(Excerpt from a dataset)

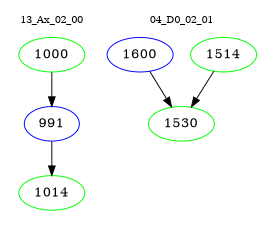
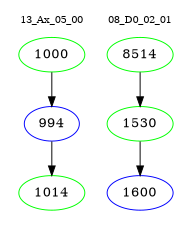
  digraph {
    node [color=green]
    edge [color=black]
    n1 [label=1000]
-   n2 [color=blue label=991]
+   n2 [color=blue label=994]
    n3 [label=1014]
    n4 [label=1530]
-   n5 [label=1514]
+   n5 [label=8514]
    n6 [color=blue label=1600]
    subgraph cluster_1 {
      color=white
      fontsize=10
-     label="13_Ax_02_00"
+     label="13_Ax_05_00"
      n1
      n2
      n3
    }
    subgraph cluster_2 {
      color=white
      fontsize=10
-     label="04_D0_02_01"
+     label="08_D0_02_01"
      n4
      n5
      n6
    }
    n1 -> n2
    n2 -> n3
-   n6 -> n4
+   n4 -> n6
    n5 -> n4
  }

§ Your goal
Please quote the data above word for word, leaving the pictures out of your answer.

§ Result of this task
  digraph {
    node [color=green]
    edge [color=black]
    n1 [label=1000]
-   n2 [color=blue label=991]
+   n2 [color=blue label=994]
    n3 [label=1014]
    n4 [label=1530]
-   n5 [label=1514]
+   n5 [label=8514]
    n6 [color=blue label=1600]
    subgraph cluster_1 {
      color=white
      fontsize=10
-     label="13_Ax_02_00"
+     label="13_Ax_05_00"
      n1
      n2
      n3
    }
    subgraph cluster_2 {
      color=white
      fontsize=10
-     label="04_D0_02_01"
+     label="08_D0_02_01"
      n4
      n5
      n6
    }
    n1 -> n2
    n2 -> n3
-   n6 -> n4
+   n4 -> n6
    n5 -> n4
  }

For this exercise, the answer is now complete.